>> Begin Extracted text

Kylie kept her phone on when she went to bed, just in case something happened – or her parents needed her (now that she didn’t have the phone plugged in).

She woke up at 11am to a knock on the door. Terrified, she looked at the camera. It was a man holding an Uber Eats bag.

“Because of the phone calls, I was immediately on edge. I said through the speaker that I was calling the police,” says Kylie. “But he said ‘sorry, sorry, I am just delivering the Uber eats you ordered.’”

Kylie asked who the name was he was delivering it to, and he gave her name.

“I wondered if I had accidentally scheduled it, or if Shane had sent it or something,” she says.

She asked him to leave it there and she would get it a bit later. Once he’d left, she opened the door and picked up the package. It was McDonalds. She didn’t really eat McDonalds, but if she ever did, this wasn’t even close to what she would order.

She sent Shane a text message. Her phone beeped and she picked it up to read her husband’s message, but instead saw it was from a 0274 number that she didn’t recognise.

‘Hope I didn’t scare you. Thought you might be hungry with Shane away x’

Kylie instantly felt sick.

“I went through all my numbers to make sure it wasn’t someone I knew that just wasn’t in the phone,” she says.


Then she called Shane, to see if he knew the number. Neither of them did. As they were wondering whether to text back to ask who it was, another text came through.

‘Least you could do is say thank you.’

And then another one.

‘Especially when I’m trying to do something nice for a woman who is all on her own’.

Then the doorbell rang again. There was another Uber Eats delivery man at the door.

She again asked the delivery person to leave it on the doorstep.

Her phone pinged. ‘Thought you might like something sweet, sweetheart’

Still on the phone to her husband, Kylie got her keys, went to their internal garage, got in the car and drove round in circles a few times and, when she was convinced no one was following her, drove to a hotel in town and checked in for the night.

Shane tried to get out of the second night of his Australia work trip, but Kylie insisted he stay and she would stay with her parents until he was home.

“I barely slept that night in the hotel,” she says. “I got text messages all night.”

The next day she reported it to the police, but, there wasn’t much they were able to do.

That night the messages began again.

‘Why aren’t you at home?’

‘Did I scare you last night, sweetheart?’

‘It’s not me you should be scared of.’

Kylie turned off her phone and she and Shane continued to wrack their brains as to who this could possibly be.

>> End Extracted text

• [Goal 1]:
Answer these questions about the account of Kylie above:
(a) At what time did Kylie wake up to a knock on the door?
(b) What number did the first unfamiliar text come from?
(c) Where did Kylie drive to and check in for the night?

>> Begin Data for processing

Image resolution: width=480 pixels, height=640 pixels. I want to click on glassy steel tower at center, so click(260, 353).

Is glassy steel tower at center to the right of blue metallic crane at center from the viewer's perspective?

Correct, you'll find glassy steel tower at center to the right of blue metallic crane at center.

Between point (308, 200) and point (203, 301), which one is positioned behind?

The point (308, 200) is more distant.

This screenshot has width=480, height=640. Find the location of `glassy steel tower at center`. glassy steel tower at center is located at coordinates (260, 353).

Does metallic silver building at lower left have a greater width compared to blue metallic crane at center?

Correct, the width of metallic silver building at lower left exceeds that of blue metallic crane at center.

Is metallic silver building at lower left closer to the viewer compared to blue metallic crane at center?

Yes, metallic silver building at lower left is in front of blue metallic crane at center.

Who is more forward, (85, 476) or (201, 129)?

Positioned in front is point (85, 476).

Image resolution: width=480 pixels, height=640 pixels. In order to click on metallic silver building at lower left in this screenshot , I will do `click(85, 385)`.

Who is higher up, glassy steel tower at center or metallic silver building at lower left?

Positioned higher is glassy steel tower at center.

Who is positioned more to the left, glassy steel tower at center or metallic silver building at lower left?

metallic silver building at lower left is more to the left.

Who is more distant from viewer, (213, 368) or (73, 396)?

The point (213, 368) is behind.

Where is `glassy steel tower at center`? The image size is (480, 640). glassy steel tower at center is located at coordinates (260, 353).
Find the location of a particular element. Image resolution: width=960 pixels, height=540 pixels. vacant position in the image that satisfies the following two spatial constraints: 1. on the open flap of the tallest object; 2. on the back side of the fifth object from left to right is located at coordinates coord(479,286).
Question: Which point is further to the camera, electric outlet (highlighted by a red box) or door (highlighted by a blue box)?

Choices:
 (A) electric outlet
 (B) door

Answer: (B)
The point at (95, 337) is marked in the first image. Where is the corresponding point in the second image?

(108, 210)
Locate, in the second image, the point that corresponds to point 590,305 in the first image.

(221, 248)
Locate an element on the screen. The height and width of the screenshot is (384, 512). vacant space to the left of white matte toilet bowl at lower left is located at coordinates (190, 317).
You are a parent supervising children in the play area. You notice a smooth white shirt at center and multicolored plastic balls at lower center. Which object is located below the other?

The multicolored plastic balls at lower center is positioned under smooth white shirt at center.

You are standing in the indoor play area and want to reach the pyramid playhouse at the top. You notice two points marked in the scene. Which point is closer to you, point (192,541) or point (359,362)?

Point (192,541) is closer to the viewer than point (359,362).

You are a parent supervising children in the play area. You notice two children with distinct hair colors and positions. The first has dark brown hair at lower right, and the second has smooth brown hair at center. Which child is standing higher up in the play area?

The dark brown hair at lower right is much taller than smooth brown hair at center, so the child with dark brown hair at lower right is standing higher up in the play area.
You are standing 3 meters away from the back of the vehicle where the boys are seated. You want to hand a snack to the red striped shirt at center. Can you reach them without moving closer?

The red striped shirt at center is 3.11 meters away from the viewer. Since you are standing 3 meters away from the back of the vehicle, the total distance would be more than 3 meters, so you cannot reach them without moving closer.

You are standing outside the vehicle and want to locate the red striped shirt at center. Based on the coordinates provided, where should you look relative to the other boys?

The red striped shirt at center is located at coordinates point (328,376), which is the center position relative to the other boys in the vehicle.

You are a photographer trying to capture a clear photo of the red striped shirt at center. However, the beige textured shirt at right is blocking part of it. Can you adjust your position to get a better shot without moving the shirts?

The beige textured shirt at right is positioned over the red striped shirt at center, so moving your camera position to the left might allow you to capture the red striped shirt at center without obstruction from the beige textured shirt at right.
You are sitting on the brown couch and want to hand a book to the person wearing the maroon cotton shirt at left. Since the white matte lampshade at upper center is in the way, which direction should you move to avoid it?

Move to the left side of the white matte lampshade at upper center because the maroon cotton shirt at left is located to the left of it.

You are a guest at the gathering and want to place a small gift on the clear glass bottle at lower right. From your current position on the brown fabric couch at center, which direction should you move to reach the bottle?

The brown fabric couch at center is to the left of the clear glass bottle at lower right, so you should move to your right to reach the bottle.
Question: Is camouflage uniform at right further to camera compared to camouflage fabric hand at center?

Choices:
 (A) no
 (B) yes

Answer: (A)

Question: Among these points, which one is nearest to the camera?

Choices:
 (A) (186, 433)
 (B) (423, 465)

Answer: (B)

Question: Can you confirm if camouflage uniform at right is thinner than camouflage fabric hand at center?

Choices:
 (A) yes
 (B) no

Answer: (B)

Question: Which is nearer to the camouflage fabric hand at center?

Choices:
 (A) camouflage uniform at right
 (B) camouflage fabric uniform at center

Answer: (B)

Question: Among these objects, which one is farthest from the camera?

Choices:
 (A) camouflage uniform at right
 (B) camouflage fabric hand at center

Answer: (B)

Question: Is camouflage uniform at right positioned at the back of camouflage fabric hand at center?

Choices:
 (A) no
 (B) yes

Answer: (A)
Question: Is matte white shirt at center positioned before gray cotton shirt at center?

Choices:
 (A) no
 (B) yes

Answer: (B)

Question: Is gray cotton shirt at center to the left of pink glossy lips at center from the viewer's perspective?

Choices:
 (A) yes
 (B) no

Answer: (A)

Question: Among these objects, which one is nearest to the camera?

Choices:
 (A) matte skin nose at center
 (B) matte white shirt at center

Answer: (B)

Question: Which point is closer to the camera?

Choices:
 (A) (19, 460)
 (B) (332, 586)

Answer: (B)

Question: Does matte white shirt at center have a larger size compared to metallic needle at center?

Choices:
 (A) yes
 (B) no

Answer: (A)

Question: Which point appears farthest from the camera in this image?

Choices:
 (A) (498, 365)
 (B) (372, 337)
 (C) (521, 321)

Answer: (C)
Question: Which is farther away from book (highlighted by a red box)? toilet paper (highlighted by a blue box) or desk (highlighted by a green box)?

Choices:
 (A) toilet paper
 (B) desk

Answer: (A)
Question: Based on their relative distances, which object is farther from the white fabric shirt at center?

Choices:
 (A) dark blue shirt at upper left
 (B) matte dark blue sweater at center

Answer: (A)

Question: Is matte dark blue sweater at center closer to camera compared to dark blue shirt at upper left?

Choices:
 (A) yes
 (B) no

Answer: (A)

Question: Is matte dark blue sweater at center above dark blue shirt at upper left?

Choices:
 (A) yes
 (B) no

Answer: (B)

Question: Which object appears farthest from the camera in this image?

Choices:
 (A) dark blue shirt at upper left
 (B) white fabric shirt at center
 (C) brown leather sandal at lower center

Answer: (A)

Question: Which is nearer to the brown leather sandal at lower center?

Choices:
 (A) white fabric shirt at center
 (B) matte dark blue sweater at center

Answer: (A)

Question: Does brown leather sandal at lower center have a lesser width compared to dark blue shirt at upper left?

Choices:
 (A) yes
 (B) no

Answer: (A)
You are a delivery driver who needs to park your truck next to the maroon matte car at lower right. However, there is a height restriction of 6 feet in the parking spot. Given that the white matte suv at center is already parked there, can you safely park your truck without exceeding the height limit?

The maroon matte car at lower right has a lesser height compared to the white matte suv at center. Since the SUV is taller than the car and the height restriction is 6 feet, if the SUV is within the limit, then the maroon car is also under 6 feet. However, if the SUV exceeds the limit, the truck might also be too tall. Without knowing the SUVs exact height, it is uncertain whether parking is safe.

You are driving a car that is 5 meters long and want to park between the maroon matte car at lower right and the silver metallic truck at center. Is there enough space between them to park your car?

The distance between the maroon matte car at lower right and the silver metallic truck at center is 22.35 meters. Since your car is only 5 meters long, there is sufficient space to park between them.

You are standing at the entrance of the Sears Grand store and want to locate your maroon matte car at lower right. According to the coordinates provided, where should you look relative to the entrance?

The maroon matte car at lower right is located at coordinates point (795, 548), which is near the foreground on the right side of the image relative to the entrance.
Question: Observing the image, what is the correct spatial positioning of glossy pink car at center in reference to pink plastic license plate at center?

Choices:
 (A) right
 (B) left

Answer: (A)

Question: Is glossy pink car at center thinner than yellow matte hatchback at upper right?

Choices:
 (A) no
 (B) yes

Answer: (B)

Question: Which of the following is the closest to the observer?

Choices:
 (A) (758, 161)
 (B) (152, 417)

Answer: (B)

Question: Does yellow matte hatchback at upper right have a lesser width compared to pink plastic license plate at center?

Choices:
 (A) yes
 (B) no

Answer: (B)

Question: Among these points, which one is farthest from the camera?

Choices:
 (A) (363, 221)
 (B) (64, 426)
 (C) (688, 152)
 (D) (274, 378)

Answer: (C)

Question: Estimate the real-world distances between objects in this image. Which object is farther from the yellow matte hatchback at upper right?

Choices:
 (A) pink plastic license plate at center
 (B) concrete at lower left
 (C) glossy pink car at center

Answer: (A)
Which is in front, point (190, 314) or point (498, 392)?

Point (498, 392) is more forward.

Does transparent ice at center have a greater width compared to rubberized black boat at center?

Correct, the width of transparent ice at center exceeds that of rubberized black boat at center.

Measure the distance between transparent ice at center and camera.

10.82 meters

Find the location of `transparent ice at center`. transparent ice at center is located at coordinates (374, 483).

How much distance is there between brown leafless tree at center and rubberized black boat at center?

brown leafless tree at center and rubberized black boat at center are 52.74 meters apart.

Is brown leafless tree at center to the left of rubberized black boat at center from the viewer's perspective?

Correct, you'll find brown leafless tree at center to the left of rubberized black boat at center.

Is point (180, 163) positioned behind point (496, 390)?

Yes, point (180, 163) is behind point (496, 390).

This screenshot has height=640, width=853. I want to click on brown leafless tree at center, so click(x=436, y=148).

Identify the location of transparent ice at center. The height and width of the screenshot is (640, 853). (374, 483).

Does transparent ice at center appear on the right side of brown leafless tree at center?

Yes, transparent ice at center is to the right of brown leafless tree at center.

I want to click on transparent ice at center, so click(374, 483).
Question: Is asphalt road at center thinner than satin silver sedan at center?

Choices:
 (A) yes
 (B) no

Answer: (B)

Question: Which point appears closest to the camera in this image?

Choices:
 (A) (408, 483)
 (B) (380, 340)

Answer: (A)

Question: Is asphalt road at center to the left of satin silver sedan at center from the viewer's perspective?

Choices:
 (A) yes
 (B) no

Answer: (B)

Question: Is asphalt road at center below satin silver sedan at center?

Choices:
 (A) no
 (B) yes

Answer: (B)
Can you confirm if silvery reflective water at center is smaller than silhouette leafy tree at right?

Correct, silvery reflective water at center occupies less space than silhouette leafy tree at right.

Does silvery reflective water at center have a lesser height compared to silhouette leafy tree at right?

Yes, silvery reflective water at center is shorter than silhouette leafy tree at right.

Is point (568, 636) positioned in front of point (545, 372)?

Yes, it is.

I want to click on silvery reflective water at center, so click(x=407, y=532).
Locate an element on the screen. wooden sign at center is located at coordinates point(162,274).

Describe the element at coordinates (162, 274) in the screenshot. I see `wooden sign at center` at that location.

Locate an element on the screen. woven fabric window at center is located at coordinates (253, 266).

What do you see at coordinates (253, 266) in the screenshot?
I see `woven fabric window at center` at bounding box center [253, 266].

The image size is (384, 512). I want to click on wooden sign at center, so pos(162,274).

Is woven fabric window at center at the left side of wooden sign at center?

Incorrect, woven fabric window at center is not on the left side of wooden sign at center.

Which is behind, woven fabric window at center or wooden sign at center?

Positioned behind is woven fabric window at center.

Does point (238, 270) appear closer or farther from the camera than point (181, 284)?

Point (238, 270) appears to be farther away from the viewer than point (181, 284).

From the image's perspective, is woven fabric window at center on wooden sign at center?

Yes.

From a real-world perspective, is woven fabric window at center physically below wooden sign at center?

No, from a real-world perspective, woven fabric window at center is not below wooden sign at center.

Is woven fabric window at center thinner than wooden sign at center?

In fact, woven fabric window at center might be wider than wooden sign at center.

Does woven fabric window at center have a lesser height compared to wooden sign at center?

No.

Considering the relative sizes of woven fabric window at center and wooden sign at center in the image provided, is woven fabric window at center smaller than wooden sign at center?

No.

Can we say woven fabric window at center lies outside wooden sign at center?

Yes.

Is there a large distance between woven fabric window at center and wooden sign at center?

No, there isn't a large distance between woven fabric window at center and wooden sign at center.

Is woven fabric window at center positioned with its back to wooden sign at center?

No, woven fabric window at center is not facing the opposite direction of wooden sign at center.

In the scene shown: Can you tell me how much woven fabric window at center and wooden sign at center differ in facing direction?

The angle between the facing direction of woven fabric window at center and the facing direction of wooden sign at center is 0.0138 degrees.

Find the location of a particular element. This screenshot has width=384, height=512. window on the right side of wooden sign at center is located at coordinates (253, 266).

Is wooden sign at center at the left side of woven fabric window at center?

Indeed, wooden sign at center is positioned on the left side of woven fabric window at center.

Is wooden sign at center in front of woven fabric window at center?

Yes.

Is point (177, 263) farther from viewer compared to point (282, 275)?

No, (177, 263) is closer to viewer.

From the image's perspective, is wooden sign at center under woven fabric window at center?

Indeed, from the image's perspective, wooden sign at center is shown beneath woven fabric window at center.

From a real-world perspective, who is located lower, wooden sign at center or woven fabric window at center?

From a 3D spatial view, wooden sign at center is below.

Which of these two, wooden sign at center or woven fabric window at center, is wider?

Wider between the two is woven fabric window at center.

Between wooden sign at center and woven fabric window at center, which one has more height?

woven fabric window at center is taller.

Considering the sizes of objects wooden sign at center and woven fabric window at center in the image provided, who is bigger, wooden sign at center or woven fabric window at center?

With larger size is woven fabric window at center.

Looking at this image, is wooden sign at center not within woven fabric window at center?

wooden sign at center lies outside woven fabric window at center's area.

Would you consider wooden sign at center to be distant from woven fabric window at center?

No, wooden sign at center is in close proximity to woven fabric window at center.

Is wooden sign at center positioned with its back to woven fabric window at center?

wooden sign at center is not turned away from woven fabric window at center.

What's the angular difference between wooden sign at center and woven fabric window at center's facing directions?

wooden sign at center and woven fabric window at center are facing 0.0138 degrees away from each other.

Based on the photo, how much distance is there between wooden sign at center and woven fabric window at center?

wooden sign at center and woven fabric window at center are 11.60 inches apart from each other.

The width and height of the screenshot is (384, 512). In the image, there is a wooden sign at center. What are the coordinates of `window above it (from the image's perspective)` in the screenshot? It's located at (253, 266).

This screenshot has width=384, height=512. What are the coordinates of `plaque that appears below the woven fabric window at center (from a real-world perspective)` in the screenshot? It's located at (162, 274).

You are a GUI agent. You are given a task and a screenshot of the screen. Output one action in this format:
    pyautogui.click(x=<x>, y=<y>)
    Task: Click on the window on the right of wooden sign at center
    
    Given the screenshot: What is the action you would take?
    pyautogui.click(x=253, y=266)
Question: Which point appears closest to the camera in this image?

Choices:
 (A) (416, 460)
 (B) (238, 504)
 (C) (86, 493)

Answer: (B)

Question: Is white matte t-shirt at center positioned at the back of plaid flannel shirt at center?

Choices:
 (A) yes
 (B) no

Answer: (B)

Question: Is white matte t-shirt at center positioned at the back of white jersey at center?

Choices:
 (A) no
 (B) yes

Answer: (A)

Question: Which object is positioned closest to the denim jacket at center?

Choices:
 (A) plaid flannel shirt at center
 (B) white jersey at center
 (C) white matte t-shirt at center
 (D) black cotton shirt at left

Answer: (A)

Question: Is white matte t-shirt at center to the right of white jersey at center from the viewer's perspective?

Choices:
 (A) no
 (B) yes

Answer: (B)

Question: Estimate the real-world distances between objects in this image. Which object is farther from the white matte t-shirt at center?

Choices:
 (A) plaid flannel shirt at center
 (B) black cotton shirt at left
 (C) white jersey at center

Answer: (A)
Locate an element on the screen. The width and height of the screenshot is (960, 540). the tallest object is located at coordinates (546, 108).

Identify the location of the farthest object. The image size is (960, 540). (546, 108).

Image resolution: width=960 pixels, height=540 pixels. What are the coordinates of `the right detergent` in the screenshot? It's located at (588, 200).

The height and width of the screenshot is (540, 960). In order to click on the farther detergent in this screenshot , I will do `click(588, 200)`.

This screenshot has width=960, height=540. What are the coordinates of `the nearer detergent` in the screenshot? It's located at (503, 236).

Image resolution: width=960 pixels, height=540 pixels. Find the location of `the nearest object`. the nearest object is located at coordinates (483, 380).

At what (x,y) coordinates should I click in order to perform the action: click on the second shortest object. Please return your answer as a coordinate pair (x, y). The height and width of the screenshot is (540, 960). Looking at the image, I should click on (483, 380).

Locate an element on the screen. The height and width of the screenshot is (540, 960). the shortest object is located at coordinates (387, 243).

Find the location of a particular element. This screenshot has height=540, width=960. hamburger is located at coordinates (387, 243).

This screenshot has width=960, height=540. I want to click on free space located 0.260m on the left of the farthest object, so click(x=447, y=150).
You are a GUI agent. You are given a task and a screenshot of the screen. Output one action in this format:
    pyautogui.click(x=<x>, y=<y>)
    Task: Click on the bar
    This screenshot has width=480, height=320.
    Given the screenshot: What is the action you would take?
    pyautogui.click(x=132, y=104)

>> End Data for processing

• [Goal 2]: From the listing, transcribe the lines between the line holding "Question: Is glossy" and the line holding "Correct, the width of transparent", inclusive. Reproduce only those lines, exactly as they appear.

• [Solution 1]:
(a) 11am
(b) A 0274 number
(c) A hotel in town

• [Solution 2]:
Question: Is glossy pink car at center thinner than yellow matte hatchback at upper right?

Choices:
 (A) no
 (B) yes

Answer: (B)

Question: Which of the following is the closest to the observer?

Choices:
 (A) (758, 161)
 (B) (152, 417)

Answer: (B)

Question: Does yellow matte hatchback at upper right have a lesser width compared to pink plastic license plate at center?

Choices:
 (A) yes
 (B) no

Answer: (B)

Question: Among these points, which one is farthest from the camera?

Choices:
 (A) (363, 221)
 (B) (64, 426)
 (C) (688, 152)
 (D) (274, 378)

Answer: (C)

Question: Estimate the real-world distances between objects in this image. Which object is farther from the yellow matte hatchback at upper right?

Choices:
 (A) pink plastic license plate at center
 (B) concrete at lower left
 (C) glossy pink car at center

Answer: (A)
Which is in front, point (190, 314) or point (498, 392)?

Point (498, 392) is more forward.

Does transparent ice at center have a greater width compared to rubberized black boat at center?

Correct, the width of transparent ice at center exceeds that of rubberized black boat at center.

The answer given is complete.